Task directions:
Please repeat the lines below exactly. Begin with the line containing "right knee: (357, 467)" and go on through the line containing "right knee: (55, 154)".
────────
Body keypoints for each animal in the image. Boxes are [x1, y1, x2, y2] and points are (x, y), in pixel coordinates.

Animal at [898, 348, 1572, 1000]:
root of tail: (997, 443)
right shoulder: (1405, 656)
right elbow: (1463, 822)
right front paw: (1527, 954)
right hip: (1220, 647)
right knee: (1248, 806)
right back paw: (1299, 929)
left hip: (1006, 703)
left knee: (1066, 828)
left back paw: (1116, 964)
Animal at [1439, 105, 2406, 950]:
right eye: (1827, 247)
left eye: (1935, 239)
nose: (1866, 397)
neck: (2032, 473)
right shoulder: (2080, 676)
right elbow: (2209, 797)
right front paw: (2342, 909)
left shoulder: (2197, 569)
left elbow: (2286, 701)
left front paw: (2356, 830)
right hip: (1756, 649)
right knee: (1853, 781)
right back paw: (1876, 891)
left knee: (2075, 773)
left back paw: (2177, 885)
────────
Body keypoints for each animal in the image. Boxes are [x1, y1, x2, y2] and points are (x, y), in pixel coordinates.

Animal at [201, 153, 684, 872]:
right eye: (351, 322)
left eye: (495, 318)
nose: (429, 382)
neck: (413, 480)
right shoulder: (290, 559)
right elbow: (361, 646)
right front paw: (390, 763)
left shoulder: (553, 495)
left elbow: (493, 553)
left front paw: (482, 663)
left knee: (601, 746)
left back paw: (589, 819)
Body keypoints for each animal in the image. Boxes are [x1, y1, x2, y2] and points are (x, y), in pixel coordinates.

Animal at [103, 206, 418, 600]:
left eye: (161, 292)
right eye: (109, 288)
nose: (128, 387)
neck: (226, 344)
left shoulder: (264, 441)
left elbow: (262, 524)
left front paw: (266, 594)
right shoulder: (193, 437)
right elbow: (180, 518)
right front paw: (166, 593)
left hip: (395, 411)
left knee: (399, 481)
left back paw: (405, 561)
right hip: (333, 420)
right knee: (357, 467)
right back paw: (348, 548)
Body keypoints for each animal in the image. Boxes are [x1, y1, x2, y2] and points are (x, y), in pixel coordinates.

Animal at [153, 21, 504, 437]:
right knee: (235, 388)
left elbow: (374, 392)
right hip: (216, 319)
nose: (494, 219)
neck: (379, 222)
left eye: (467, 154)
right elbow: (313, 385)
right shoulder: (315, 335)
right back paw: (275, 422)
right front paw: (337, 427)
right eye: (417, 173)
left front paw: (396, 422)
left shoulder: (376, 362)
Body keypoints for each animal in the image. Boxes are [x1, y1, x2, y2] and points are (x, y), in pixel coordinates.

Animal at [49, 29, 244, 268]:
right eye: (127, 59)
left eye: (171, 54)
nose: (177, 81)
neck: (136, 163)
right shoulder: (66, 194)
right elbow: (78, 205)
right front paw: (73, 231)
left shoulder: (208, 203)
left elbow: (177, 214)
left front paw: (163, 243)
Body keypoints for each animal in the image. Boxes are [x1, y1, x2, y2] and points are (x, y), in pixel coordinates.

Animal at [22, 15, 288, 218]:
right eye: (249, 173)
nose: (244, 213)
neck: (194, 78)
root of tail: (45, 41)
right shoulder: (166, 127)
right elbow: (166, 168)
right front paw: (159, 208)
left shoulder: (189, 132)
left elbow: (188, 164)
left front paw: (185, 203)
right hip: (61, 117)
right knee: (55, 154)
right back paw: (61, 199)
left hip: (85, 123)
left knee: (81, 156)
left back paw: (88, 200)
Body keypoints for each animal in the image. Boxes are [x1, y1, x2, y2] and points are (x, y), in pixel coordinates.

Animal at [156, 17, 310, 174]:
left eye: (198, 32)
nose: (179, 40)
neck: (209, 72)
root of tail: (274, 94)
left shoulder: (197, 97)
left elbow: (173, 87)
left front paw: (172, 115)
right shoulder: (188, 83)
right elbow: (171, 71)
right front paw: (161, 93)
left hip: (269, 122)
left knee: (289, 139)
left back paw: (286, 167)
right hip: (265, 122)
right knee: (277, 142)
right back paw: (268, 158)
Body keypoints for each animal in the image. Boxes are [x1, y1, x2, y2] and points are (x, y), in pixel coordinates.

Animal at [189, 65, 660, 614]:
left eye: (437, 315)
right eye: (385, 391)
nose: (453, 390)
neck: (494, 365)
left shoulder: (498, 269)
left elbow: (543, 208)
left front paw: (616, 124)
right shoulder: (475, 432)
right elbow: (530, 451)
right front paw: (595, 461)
────────
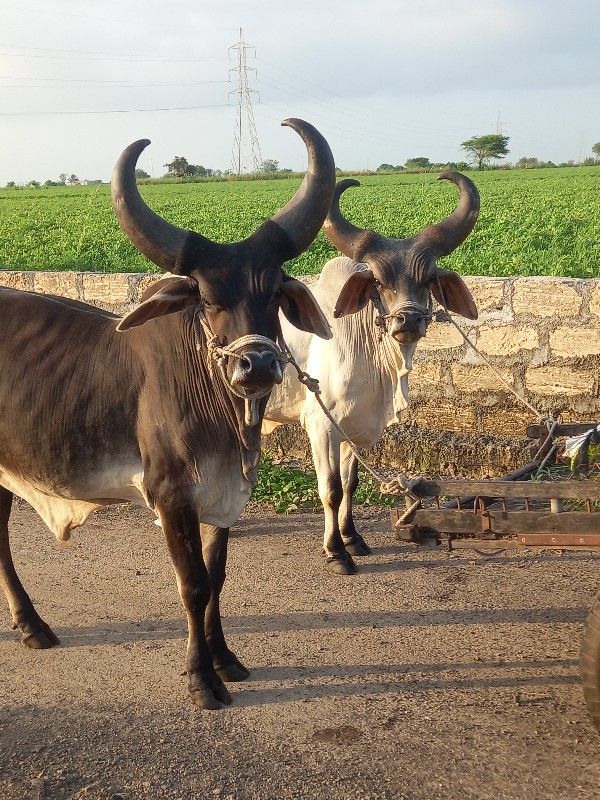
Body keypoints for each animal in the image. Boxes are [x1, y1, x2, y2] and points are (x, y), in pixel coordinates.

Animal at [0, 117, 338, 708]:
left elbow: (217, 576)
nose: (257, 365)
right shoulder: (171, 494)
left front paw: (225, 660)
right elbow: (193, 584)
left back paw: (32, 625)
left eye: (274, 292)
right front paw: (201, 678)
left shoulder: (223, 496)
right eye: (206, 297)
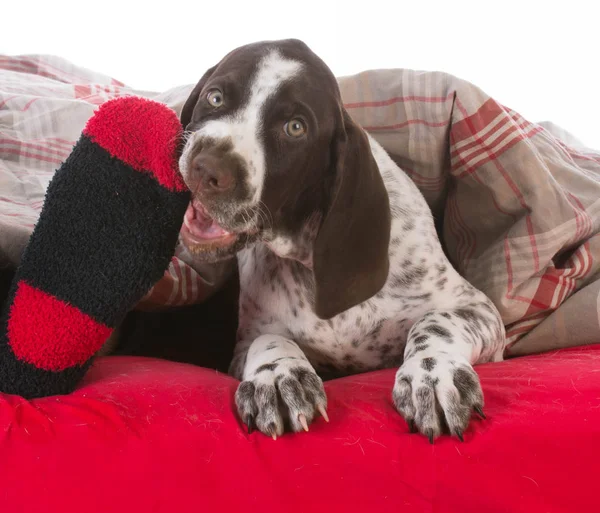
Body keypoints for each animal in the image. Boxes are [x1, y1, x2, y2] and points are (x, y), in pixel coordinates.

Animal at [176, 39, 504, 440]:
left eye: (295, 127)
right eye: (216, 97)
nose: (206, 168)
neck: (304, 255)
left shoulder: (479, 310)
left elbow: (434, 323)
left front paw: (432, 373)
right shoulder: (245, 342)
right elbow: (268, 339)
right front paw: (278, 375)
────────
Exercise answer:
right knee: (357, 467)
right back paw: (348, 548)
Body keypoints for each animal in the image. Boxes are [x1, y1, x2, y2] and points are (x, y), in pixel coordinates.

Animal at [153, 21, 504, 437]:
right knee: (235, 388)
left elbow: (374, 392)
right hip: (216, 319)
nose: (494, 219)
neck: (379, 222)
left eye: (467, 154)
right elbow: (313, 385)
right shoulder: (315, 335)
right back paw: (275, 422)
right front paw: (337, 427)
right eye: (417, 173)
left front paw: (396, 422)
left shoulder: (376, 362)
Body keypoints for each animal in the image. Boxes are [x1, y1, x2, y2] and points are (x, y), in pixel coordinates.

Animal at [49, 29, 244, 268]:
right eye: (127, 59)
left eye: (171, 54)
nose: (177, 81)
neck: (136, 163)
right shoulder: (66, 194)
right elbow: (78, 205)
right front paw: (73, 231)
left shoulder: (208, 203)
left elbow: (177, 214)
left front paw: (163, 243)
Body keypoints for each animal in the image. Boxes are [x1, y1, x2, y2] and points are (x, y), in pixel coordinates.

Animal at [22, 15, 288, 218]:
right eye: (249, 173)
nose: (244, 213)
neck: (194, 78)
root of tail: (45, 41)
right shoulder: (166, 127)
right elbow: (166, 168)
right front paw: (159, 208)
left shoulder: (189, 132)
left elbow: (188, 164)
left front paw: (185, 203)
right hip: (61, 117)
right knee: (55, 154)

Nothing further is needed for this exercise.